Should be a good matchup. You can catch the game on ESPN2
at 3:00 Eastern, 12:00 Pacific time.


----------



## Ron Mexico (Feb 14, 2004)

its on ESPN2 for U.S. residents


btw on Wednesday ESPN2/ESPN (tape delay) is broadcasting the phoenix suns vs. (maccabi or CSKA game)


----------



## DjPro (Oct 8, 2006)

Ron Mexico said:


> its on ESPN2 for U.S. residents
> btw on Wednesday ESPN2/ESPN (tape delay) is broadcasting the phoenix suns vs. (maccabi or CSKA game)

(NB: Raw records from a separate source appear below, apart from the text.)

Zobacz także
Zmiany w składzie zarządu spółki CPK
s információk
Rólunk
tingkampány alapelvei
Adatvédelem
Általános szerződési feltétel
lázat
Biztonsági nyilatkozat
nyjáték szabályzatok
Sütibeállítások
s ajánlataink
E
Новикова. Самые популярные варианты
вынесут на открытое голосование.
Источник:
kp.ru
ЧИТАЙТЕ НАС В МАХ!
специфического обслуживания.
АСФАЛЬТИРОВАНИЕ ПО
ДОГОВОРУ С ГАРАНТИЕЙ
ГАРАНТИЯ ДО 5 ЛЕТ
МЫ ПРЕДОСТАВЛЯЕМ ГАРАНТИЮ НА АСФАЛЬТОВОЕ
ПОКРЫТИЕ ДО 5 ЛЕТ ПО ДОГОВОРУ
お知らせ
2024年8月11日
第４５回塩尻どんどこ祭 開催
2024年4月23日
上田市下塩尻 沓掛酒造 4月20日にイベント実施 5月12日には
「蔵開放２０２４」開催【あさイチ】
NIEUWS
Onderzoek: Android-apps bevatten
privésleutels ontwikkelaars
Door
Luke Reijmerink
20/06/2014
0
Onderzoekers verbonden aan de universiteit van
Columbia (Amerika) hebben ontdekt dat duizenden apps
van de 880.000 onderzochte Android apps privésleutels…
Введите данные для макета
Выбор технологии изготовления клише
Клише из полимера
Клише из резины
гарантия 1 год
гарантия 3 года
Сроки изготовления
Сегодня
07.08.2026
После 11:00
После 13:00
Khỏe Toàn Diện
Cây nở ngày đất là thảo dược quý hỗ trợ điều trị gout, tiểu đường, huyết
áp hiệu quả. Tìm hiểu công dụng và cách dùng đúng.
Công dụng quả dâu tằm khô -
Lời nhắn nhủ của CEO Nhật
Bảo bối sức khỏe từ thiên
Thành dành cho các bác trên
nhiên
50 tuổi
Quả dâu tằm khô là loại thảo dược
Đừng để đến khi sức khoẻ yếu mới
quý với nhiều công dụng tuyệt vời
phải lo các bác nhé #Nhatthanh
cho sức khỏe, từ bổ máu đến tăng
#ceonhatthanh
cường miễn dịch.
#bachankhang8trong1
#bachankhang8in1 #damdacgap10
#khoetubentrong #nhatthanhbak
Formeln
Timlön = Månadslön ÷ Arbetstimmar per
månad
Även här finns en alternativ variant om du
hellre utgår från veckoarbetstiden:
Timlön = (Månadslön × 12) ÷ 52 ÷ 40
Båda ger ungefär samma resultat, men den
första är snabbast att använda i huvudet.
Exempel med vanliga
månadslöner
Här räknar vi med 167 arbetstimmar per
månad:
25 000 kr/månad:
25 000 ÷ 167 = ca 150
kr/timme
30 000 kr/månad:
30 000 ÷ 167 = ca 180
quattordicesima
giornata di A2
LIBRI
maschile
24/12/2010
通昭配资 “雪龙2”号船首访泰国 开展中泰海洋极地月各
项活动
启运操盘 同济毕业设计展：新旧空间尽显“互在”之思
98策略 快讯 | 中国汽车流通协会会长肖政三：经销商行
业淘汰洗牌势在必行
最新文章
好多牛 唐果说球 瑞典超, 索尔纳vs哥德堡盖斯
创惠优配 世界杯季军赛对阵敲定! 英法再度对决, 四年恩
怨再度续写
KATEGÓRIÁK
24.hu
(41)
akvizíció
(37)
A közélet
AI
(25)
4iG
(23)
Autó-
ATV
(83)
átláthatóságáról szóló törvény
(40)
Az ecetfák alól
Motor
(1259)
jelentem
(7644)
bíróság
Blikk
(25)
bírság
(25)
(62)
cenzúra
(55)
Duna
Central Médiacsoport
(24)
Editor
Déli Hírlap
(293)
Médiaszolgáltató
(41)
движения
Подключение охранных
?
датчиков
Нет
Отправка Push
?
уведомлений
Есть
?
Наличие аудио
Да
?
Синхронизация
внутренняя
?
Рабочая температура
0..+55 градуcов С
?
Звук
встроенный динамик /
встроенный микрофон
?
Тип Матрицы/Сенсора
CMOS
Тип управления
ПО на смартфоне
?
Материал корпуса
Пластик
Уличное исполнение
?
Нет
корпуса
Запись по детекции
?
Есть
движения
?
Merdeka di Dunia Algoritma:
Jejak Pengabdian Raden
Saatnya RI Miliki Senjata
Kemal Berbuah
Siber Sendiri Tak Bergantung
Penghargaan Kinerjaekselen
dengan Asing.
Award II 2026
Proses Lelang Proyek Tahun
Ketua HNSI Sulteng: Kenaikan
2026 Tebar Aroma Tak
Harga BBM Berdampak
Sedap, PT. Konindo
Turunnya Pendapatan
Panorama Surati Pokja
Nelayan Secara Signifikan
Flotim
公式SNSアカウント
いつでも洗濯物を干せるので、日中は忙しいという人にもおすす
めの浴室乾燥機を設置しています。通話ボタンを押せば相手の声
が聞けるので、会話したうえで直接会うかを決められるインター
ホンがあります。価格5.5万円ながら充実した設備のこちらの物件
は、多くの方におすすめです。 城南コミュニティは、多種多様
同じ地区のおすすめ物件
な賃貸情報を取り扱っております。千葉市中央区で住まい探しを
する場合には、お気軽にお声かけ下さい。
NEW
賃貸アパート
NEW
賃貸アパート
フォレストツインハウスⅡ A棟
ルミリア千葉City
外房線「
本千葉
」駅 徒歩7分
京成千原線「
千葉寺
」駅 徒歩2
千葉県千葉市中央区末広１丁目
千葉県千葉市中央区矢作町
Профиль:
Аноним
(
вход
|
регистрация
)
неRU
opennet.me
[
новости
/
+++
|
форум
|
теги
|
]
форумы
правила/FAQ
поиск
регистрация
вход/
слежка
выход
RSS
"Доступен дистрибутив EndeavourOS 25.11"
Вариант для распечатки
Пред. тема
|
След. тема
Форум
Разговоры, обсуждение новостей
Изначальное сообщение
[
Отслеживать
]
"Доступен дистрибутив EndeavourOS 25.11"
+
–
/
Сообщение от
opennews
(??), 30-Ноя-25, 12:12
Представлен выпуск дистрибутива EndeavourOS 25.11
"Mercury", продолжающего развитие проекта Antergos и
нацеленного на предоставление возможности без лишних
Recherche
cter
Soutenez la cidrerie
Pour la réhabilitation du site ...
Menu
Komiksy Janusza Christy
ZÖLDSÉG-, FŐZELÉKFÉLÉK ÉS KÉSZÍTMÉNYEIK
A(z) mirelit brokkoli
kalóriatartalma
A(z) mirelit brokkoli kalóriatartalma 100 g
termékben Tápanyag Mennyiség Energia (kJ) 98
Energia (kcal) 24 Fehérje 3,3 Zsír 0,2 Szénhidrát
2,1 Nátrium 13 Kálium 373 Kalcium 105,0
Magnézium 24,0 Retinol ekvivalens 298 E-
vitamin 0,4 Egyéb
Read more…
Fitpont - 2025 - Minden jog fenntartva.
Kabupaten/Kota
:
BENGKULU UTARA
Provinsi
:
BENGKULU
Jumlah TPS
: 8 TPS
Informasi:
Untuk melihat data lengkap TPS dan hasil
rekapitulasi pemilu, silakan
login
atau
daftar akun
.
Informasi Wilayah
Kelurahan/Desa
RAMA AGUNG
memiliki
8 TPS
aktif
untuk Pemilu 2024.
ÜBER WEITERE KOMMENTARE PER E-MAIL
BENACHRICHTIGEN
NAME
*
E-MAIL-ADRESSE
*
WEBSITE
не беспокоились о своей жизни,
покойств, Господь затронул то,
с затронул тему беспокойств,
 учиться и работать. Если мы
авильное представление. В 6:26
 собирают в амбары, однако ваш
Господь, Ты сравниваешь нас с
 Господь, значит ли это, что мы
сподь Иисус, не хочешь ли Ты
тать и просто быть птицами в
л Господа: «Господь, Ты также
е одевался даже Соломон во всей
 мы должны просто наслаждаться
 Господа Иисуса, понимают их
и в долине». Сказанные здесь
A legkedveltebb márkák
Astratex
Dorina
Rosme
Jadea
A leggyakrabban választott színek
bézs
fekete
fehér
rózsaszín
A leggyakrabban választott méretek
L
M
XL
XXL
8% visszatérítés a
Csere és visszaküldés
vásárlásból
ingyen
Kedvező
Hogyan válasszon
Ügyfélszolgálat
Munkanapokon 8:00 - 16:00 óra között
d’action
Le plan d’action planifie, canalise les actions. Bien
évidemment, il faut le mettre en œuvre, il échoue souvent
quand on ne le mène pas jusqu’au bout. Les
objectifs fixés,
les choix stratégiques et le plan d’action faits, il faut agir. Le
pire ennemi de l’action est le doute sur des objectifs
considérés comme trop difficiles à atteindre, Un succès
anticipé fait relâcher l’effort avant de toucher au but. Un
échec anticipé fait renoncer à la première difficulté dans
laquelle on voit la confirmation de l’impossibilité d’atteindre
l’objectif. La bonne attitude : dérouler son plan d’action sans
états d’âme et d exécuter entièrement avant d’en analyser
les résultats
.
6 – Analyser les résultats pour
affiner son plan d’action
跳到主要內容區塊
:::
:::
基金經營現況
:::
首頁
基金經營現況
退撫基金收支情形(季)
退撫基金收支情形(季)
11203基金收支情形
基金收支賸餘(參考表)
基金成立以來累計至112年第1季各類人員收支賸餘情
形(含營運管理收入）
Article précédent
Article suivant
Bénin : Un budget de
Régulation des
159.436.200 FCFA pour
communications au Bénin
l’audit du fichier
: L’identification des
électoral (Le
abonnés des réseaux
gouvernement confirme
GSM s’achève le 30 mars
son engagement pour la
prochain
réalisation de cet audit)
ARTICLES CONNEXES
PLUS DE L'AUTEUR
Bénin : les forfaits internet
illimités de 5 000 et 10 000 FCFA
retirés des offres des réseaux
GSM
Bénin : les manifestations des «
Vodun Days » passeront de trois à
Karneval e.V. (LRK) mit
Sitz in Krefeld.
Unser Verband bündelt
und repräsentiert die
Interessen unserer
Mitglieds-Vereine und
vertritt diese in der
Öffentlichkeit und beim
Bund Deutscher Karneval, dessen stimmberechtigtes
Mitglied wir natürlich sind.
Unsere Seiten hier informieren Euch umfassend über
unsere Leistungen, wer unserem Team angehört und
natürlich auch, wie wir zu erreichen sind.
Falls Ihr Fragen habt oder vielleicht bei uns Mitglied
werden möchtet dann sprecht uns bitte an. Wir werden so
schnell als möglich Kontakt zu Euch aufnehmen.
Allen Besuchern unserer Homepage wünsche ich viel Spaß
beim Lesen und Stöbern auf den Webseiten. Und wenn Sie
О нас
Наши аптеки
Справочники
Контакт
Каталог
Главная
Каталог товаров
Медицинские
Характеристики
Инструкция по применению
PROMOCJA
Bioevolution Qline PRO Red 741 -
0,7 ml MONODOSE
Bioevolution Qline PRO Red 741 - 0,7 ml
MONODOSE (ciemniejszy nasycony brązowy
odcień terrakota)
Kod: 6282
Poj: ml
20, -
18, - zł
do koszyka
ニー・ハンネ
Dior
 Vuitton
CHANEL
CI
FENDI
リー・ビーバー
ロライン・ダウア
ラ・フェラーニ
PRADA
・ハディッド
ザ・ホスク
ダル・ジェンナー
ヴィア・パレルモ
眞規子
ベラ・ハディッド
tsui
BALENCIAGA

Suns will be playing on NBATV)


Wonderful comeback


----------



## bbasok (Oct 30, 2005)

yaaaaaaaay Carney rulezz :chers: :clap:


----------



## Raoul (Aug 7, 2006)

As an NBA fan coming from Europe, you don't get too many shots at watching NBA basketball. So of course we filled up the car and drove 600 miles from Denmark to Cologne, real Dean Moriarty style! 
It was a great match, that had just about everything, capped with Philly pulling back from a 20 point deficit. Mostly because the Suns shooting stopped dropping down fropm beyond the arc.
Amare didn't look too strong coming off that injury, but he still managed to dunk it twice on Philly! 
Philly even took time to show off a little bit during warm-ups, with a couple of high-flying dunks from Igoudala and Carney. Carney actually surprised me a little in that game, and I definitely believe that he'll be a good addition coming off the bench.

I just gotta hate a little bit on that ******** german sitting next to me, shouting OHHH WAAAAS! every ******* play, clapping his hands in my face like there was no tomorrow! 

Besides that, it was pretty cool to get the chance.
I just hope Mo can manage to get the team in harmony for the upcoming season, otherwise the playoffs could be far away!


----------